The president could – in terms of this policy – therefore have refused to consent to the security measures on the basis that more than R130 million of the measures were spent not on security at all but on infrastructure enhancements around the Nkandla complex.

He could also have refused to consent to the security upgrades on the basis that the recommendations were excessive and that he already had access to three secure official homes where him and his family could stay if credible and specific evidence of serious threats to his security ever emerged.

In terms of the cabinet policy – which, as we shall see, is not actually applicable in this case – only those “security enhancements” actually approved by the president could be submitted to the Department of Public Works who would then have to give approval for the budget. The Minister of Public Works who approves the budget is, of course, a member of the executive for whom the president also has to take final responsibility.

Of course, the Ministerial Task Team seemed wrongly to have believed that the cabinet decision of 20 August 2003 (quoted above) actually applied to President Zuma’s private homestead. Perhaps not realising that in a constitutional democracy adhering to the Rule of Law a cabinet decree cannot override legislation duly passed by Parliament, the Task Team failed to take note of the applicable provisions of the National Key Points Act.

As President Zuma’s private home was allegedly declared a National Key Point, the provisions of the Act – not the provisions of the (until recently secret) cabinet decree quoted above – applies to any security upgrades at Nkandla.

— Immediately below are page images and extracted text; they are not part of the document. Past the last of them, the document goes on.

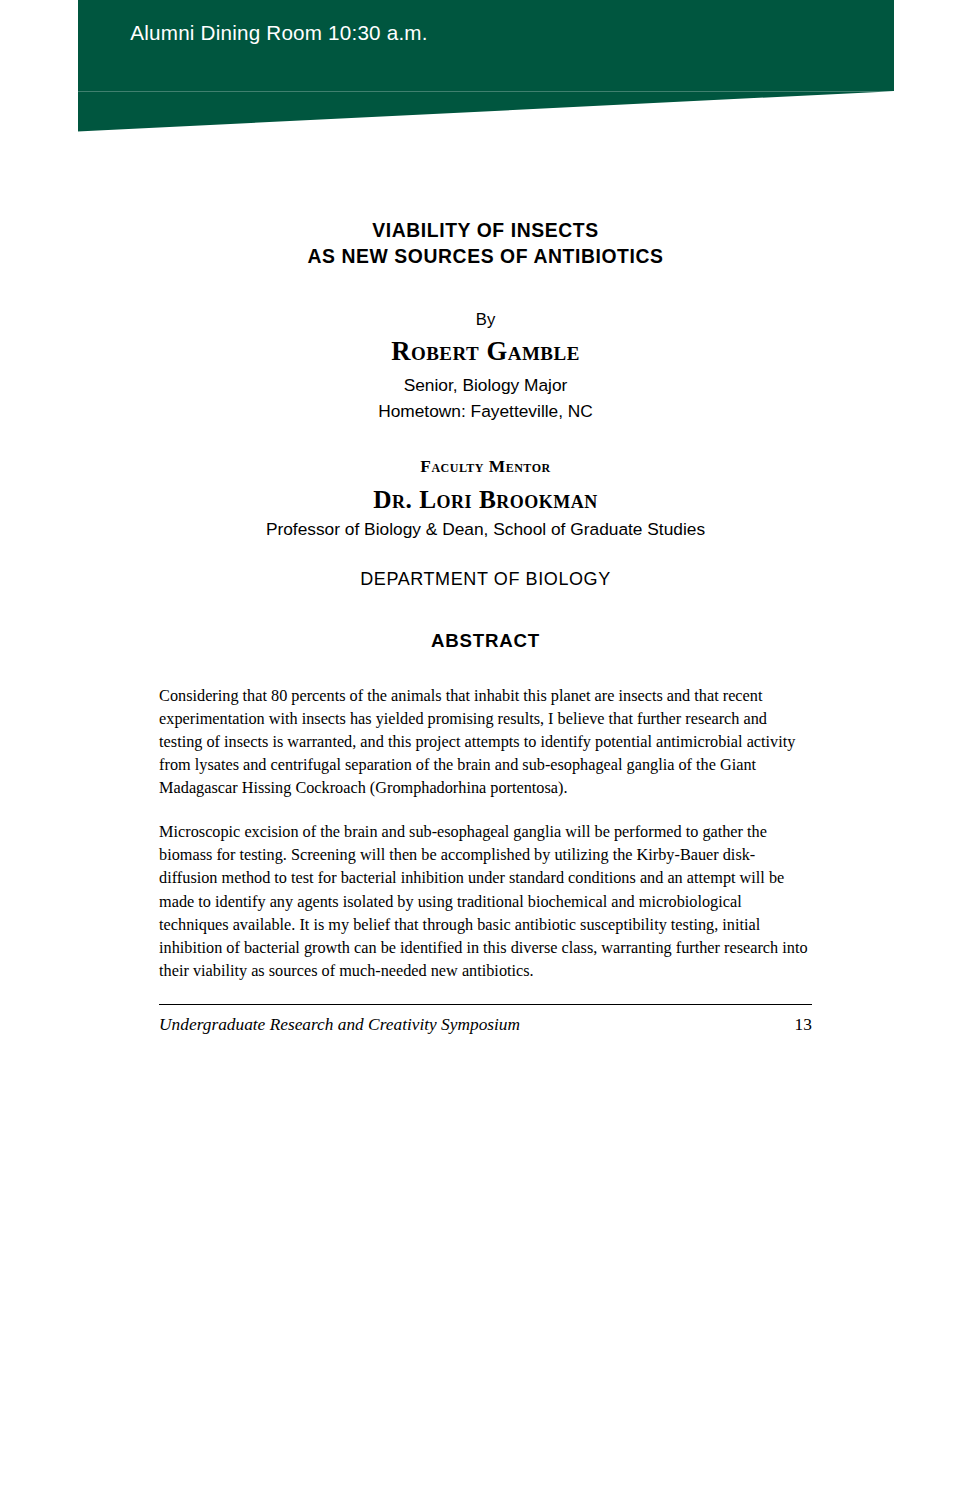Alumni Dining Room 10:30 a.m.
Viability of Insects
as New Sources of Antibiotics
By
Robert Gamble
Senior, Biology Major
Hometown: Fayetteville, NC
Faculty Mentor
Dr. Lori Brookman
Professor of Biology & Dean, School of Graduate Studies
DEPARTMENT OF BIOLOGY
ABSTRACT
Considering that 80 percents of the animals that inhabit this planet are insects and that recent experimentation with insects has yielded promising results, I believe that further research and testing of insects is warranted, and this project attempts to identify potential antimicrobial activity from lysates and centrifugal separation of the brain and sub-esophageal ganglia of the Giant Madagascar Hissing Cockroach (Gromphadorhina portentosa).
Microscopic excision of the brain and sub-esophageal ganglia will be performed to gather the biomass for testing. Screening will then be accomplished by utilizing the Kirby-Bauer disk-diffusion method to test for bacterial inhibition under standard conditions and an attempt will be made to identify any agents isolated by using traditional biochemical and microbiological techniques available. It is my belief that through basic antibiotic susceptibility testing, initial inhibition of bacterial growth can be identified in this diverse class, warranting further research into their viability as sources of much-needed new antibiotics.
Undergraduate Research and Creativity Symposium
13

In terms of section 3(1) of the National key Points Act:

the owner of the National Key Point concerned shall after consultation with the Minister at his own expense take steps to the satisfaction of the Minister in respect of the security of the said Key Point.

Section 3(3)(b) of the Act emphasises the fact that the Act places onerous obligations on the owner of a National Key Point (in this case President Zuma and his family) to carry the cost of any security upgrade at the National Key Point, stating that if the owner of a Key Point refuses or fails to effect the security upgrades as instructed:

the Minister may take or cause to be taken the said steps irrespective of whether the refusal or failure took place with or without reasonable cause and irrespective of whether the owner was charged or convicted in connection with that refusal or failure, and the Minister may recover the cost thereof from that owner to such extent as the Minister may determine.

The Act also states that where the owner fails to or refuses to effect the security upgrades at his or her own cost as required by the Act, he or she is guilty of a criminal offence and is liable on conviction to a fine not exceeding R20,000 or to imprisonment for a period not exceeding five years or to both such fine and such imprisonment.

The Act does allow the responsible Minister to take any or all of the steps which in his opinion are or may become necessary in respect of the security of that Key Point, in which case the owner “shall be liable for the cost… to such extent as the Minister may determine”. However, section 3A clearly states this can only happen “with the consent of the owner of a National Key Point”.

Whether you therefore invoke the secret Cabinet decree (which is overridden by the National Key Points Act) or whether you rely on the National Key Points Act itself – as would be legally correct – the golden thread that runs through these provisions is that any security upgrades at President Zuma’s Nkandla homestead could only have happened with the knowledge and consent of President Zuma himself.

President Zuma’s claim that “I am not supposed to know” about security measures at his private home near Nkandla can therefore not conceivably be true.